“Wise is doing what you must without thinking about the results”

How about in New Delhi?.

Oliver Thansan
Oliver Thansan
05 October 2023 Thursday 04:22
5 Reads
“Wise is doing what you must without thinking about the results”

How about in New Delhi?

My place in the world!

But you were born here.

I crawled on the floor of my parents' bar in Gràcia, the Juventud bar, among cigarette butts.

What was left of the bar?

I really like jovial drunks.

What did you ask of life?

Read and write. She lived in my intellect. But when I was 18 I went to a commune, in a farmhouse in Arbúcies.

He became a hippy, I understand.

There I met a girl, Mercè Escrich: today we are still together. She thanked her for wanting to go to India. I was making fun...

But he went with her, of course.

We left, we were working along the way, hitchhiking: that's how we arrived in India.

And what happened?

Everything was so vibrant, vital, overflowing, I felt that omnipresence of the sacred. And once there I read the Bhagavad Gita (in English)... and one verse moved me.

What verse?

He says that doing what is right without expecting results is the supreme good.

Did it upset you that much?

It sacralizes the action itself. Not the results. I decided to read the original in Sanskrit. Mercè gave me a Sanskrit manual. And I learned it.
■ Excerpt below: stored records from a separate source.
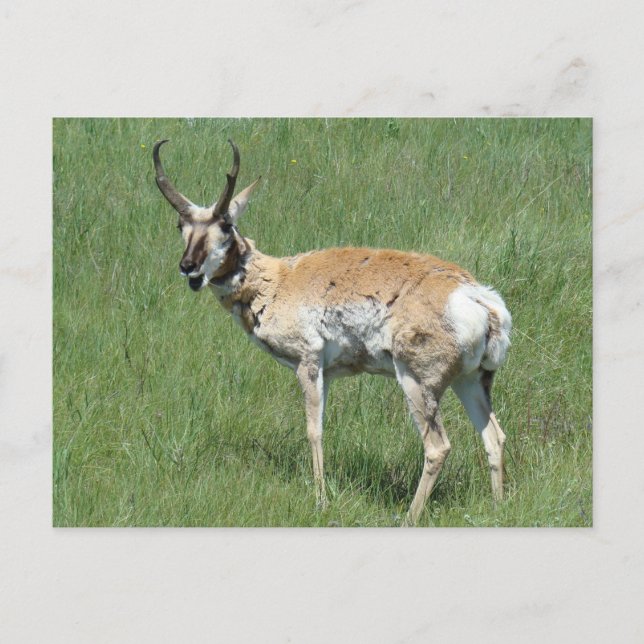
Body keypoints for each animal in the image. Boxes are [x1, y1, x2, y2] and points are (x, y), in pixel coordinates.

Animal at [153, 139, 511, 525]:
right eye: (180, 225)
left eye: (226, 224)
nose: (188, 266)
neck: (278, 279)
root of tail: (477, 297)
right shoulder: (329, 372)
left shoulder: (308, 363)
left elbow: (314, 430)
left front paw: (321, 500)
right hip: (470, 380)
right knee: (494, 437)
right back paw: (497, 508)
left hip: (418, 382)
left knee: (438, 447)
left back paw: (409, 517)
I read the entire Mahabharata.

What is the Mahabharata?

Great Indian epic, like our Iliad and Odyssey, or like the Indian Bible: the Bhagavad Gita is the best part, like the Gospel.

What relationship does Sanskrit have with other languages?
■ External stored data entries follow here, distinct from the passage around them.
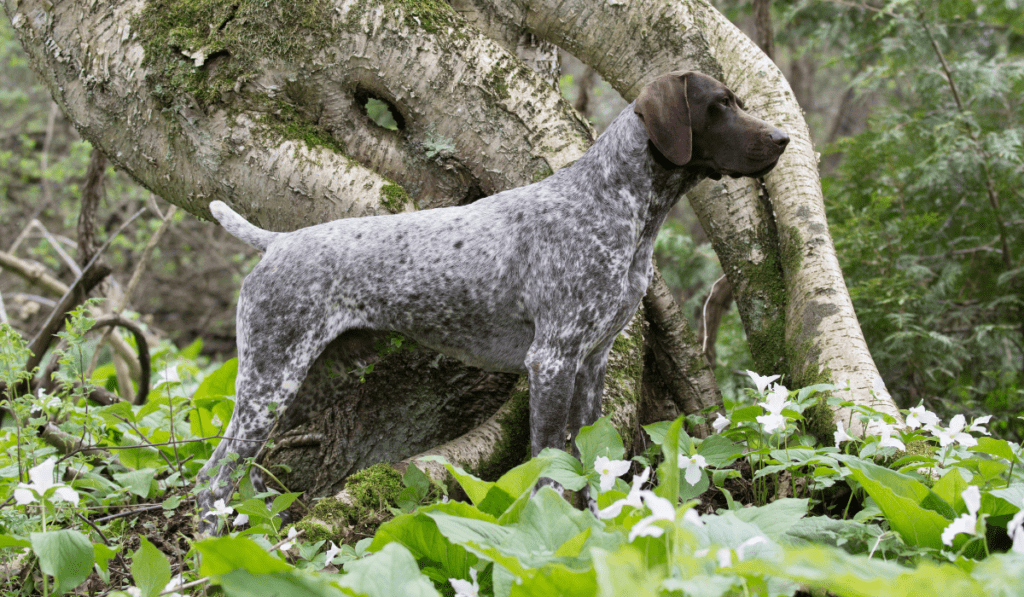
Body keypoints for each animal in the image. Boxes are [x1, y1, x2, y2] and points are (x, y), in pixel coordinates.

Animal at [197, 71, 790, 528]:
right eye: (720, 105)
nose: (784, 137)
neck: (616, 205)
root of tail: (278, 241)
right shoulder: (551, 362)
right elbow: (548, 464)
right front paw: (546, 531)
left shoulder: (591, 363)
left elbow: (590, 462)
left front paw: (593, 534)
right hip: (272, 381)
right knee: (213, 481)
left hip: (294, 386)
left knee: (216, 471)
From Sanskrit they will derive Persian, Greek, classical Latin... and Vulgar Latin, mother of Castilian and Catalan: Sanskrit, then, is their great-aunt.

Is it still spoken today?

It was spoken in northern India from the year 1500 BC. to the year 900 BC.

And it became extinct?

The Vedas, in Sanskrit, are still read today: they are studied by Brahmins, the upper caste. Today, young Indian engineers are recovering Sanskrit.

What does Sanskrit mean in Sanskrit?

“Refined language.”

What is particular about it, what is refined?

Its concision, capacity for synthesis and abstraction. It is like software for the human brain, the hardware: that is why there are so many good mathematicians and computer scientists in India!

Did they invent zero?

Shunya, yes. The Arabs brought it here, like the decimal system: it is in The Indian Calculation (Hisab al Hind), a book that, in Toledo, the translator Al Juarismi translated into Latin: hence the word “guarismo”.

Give examples of Sanskrit words.

Bhratri, brother, hence the Latin frater. Sarpa, snake. Sharkara gives the Greek sákaron, the Arabic súkar, sucre, and the Andalusian as súkar: sugar. From xyfer, cipher. From shati, shawl. From nose to, nose. From nau, ship.

And what does Bhagavad Gita mean?

“Divine (bhagavad) song (gita)”: there are 700 verses by an anonymous author.

What do those verses say?

The drama of Prince Arjuna: he does not want to go to war, but he does. Because he has to act and he acts! Arjuna does what is right, and that is being a warrior.

And kills?

He does not wish to kill, but he acts appropriately. The wise man acts with detachment: he is equanimous, because he does not think about the fruit but about acting according to his duty.

And the prince's duty is...

The common good.

Hopefully.

The wise man acts without rancor toward the world: the wise man is a karmayogi, someone with an attitude similar to that of the Western Stoic.

And the opposite of the wise man is...

The ignorant: attached to his act, he also expects the world to obey him, ha ha!

Is there any other message there?

Yes, human action is essential: our acts of sacrifice to the gods make the wheel of life turn.

Western thought is different, right?

The Western mind aspires to subjugate reality, improve the world... Alas! And if not, we feel guilty. India accepts the real.

But the real thing, sometimes...

The world is a wonder. The real is not bad. Do not criticize. Don't gossip. Do not complain. I learned. It's not anyone's fault for what happens to you, not even if they attack you!

How difficult...

Be responsible, you are free to act according to your essence. I came to India wanting to improve the world... and I understood that my path was another: study Sanskrit!

Maybe that will also improve the world...

Look, a “perfect” ideal world, singular, unique... is monstrous! Wealth is that there is everything, plurality.